__TEXT PASSAGE__:
** Start **

Rasismens opphav og historie, historiske og nåtidige eksempler.

Sjanger
Essay
Språkform
Engelsk
Lastet opp
13.03.2002
Tema
Rasisme


Racism is one of the biggest social problems in the West today. Every day, even right now, people get harrassed, beaten and killed because of the color of their skin. But has it always been this way? Is racism an evil we never will get rid of? And what is racism?

 

If you look up the word ´racism´ in a dictionary, you will probably find something similar to the following entry: ”Discrimination or prejudice based on race.” This short explanation suits well with my(and most others) definition, but it is important to remember that you can find many forms of racism, and the degree of racism varies.

** End **

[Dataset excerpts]
** Start **

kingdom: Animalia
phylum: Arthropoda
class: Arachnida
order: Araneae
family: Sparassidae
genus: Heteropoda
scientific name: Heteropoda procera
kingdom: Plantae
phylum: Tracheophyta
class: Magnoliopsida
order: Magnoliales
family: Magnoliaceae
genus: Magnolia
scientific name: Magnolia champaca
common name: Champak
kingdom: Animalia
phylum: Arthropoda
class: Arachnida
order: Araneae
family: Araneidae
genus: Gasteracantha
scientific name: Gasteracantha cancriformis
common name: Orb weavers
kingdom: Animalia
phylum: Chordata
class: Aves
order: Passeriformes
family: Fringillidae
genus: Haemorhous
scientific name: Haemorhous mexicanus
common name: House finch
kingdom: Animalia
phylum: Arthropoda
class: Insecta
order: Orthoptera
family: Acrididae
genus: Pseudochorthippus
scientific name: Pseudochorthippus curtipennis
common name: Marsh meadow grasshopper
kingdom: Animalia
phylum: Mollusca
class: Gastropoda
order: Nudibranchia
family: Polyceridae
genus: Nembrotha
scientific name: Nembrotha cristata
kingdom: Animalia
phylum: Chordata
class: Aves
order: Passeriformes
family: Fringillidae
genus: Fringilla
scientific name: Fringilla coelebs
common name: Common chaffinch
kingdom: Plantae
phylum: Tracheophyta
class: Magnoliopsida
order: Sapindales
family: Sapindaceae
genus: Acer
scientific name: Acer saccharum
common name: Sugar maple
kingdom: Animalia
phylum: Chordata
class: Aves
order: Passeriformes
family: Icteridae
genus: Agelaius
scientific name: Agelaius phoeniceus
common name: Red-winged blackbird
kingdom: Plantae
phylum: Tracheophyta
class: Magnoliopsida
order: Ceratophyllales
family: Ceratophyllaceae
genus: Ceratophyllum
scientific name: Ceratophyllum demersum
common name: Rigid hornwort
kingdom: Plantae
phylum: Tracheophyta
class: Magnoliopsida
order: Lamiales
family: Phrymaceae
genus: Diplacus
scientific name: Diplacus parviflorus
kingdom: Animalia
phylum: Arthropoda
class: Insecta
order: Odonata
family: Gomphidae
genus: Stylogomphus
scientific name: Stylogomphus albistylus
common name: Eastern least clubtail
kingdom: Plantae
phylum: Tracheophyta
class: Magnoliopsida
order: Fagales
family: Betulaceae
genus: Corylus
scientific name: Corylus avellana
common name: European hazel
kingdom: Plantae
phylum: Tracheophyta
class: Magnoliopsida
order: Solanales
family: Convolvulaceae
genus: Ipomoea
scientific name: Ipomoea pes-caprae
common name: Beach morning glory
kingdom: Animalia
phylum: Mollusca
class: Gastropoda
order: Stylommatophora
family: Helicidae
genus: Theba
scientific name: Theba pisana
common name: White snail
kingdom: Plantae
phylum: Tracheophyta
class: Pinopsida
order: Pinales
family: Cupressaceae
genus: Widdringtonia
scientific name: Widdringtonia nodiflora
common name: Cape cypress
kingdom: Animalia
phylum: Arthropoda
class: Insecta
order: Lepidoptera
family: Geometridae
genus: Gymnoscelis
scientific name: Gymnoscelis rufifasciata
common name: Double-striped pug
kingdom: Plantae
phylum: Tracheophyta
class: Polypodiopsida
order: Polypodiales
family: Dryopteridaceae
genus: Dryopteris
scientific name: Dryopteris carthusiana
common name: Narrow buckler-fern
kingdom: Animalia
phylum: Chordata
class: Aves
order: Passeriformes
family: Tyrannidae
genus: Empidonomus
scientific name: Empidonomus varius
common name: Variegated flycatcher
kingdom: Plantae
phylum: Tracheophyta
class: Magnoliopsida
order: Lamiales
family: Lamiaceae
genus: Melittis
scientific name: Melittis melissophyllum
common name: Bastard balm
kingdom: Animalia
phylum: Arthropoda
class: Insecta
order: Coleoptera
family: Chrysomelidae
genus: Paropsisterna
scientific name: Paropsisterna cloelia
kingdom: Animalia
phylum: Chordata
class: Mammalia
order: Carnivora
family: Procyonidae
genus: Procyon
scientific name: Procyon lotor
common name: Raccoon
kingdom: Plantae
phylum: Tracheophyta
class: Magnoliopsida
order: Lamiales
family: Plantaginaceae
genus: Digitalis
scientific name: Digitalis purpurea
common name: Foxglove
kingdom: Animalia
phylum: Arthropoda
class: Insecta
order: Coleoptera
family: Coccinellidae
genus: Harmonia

** End **

__EXERCISE INSTRUCTIONS__:
a - Write out the passage of the essay on racism from "Rasismens opphav og" through "what is racism?", word for word.
b - Extract the entries verbatim from their first line through the line containing "genus: Pseudochorthippus", including both of those lines.

__EXERCISE ANSWERS__:
a -
Rasismens opphav og historie, historiske og nåtidige eksempler.

Sjanger
Essay
Språkform
Engelsk
Lastet opp
13.03.2002
Tema
Rasisme


Racism is one of the biggest social problems in the West today. Every day, even right now, people get harrassed, beaten and killed because of the color of their skin. But has it always been this way? Is racism an evil we never will get rid of? And what is racism?

b -
kingdom: Animalia
phylum: Arthropoda
class: Arachnida
order: Araneae
family: Sparassidae
genus: Heteropoda
scientific name: Heteropoda procera
kingdom: Plantae
phylum: Tracheophyta
class: Magnoliopsida
order: Magnoliales
family: Magnoliaceae
genus: Magnolia
scientific name: Magnolia champaca
common name: Champak
kingdom: Animalia
phylum: Arthropoda
class: Arachnida
order: Araneae
family: Araneidae
genus: Gasteracantha
scientific name: Gasteracantha cancriformis
common name: Orb weavers
kingdom: Animalia
phylum: Chordata
class: Aves
order: Passeriformes
family: Fringillidae
genus: Haemorhous
scientific name: Haemorhous mexicanus
common name: House finch
kingdom: Animalia
phylum: Arthropoda
class: Insecta
order: Orthoptera
family: Acrididae
genus: Pseudochorthippus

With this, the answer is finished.